FRAGMENTO SELECCIONADO:

>>

Asclepio (Esculapio para los romanos) es un personaje que me atrae, y no es para menos, pues conocía el secreto de la resurrección de los muertos. Y habrá que reconocer que ése no es un secreto menor. Además, intuyo que en los misteriosos ritos que en su honor tenían lugar en Epidauro se cocía algo sumamente apetitoso y peligroso. Su santuario se convirtió en el centro de estudios médicos más grande del mundo clásico. Allí estudiaban los “asclepíadas” o sucesores de Asclepio, entre los cuales se suele mencionar a Hipócrates, que algunos afirman que fue descendiente directo del dios.
Sí, del dios. Pues hete aquí que Asclepio no era un tipo cualquiera, sino hijo de Apolo y de la mortal Koronis. Una versión del suceso incluye el abandono del niño a su suerte, siendo alimentado por un pastor de cabras llamado Arestanas, quien, no obstante, se asustó al ver la aureola que rodeaba al pequeño, pues estimó con buen criterio que aquel bebé era cosa de los dioses.
A Asclepio lo educará en las artes, yo diría mágicas mientras la mitología habla de médicas, el centauro Quirón. Y perfeccionó su sabiduría de tal modo que alcanzó el poder de resucitar a los muertos, práctica que no le hizo ninguna gracia a Zeus, que primero lo deificó y luego lo mató con un rayo, para desesperación de Apolo.

<<

DATOS PROPORCIONADOS:
>>

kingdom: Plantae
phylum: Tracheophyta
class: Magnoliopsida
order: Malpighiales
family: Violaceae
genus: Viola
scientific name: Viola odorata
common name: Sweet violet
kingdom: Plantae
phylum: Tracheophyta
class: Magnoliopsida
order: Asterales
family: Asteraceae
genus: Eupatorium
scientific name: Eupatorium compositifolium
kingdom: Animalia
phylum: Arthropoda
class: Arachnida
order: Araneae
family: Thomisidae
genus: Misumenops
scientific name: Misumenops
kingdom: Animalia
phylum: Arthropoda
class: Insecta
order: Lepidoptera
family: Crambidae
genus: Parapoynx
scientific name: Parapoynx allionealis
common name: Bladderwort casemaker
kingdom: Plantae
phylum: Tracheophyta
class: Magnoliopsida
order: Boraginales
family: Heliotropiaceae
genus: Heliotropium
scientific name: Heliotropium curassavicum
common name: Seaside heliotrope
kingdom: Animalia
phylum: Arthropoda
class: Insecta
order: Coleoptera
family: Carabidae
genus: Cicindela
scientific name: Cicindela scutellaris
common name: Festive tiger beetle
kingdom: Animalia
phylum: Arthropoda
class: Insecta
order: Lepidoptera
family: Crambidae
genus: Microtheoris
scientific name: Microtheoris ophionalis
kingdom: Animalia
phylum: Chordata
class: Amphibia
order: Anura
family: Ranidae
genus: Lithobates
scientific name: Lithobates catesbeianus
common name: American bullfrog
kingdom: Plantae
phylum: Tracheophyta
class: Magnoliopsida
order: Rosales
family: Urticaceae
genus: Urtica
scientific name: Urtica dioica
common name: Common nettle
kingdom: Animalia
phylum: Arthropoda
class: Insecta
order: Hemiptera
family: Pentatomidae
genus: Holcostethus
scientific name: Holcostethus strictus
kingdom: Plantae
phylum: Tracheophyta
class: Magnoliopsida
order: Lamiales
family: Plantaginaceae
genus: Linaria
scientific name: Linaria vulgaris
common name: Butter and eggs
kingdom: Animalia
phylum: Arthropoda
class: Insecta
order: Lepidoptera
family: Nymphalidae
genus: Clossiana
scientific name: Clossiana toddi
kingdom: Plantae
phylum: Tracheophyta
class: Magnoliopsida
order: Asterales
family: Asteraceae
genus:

<<

CONSIGNA 1:
Según el texto sobre Asclepio, ¿quién lo educó?
CONSIGNA 2:
Devuelve, copiado sin cambios, el pasaje del texto sobre Asclepio que empieza en las palabras "Asclepio (Esculapio para" y termina después de "directo del dios.".
Básate únicamente en el texto sobre Asclepio, no en el listado.

RESPUESTA ESCRITA 1:
El centauro Quirón.

RESPUESTA ESCRITA 2:
Asclepio (Esculapio para los romanos) es un personaje que me atrae, y no es para menos, pues conocía el secreto de la resurrección de los muertos. Y habrá que reconocer que ése no es un secreto menor. Además, intuyo que en los misteriosos ritos que en su honor tenían lugar en Epidauro se cocía algo sumamente apetitoso y peligroso. Su santuario se convirtió en el centro de estudios médicos más grande del mundo clásico. Allí estudiaban los “asclepíadas” o sucesores de Asclepio, entre los cuales se suele mencionar a Hipócrates, que algunos afirman que fue descendiente directo del dios.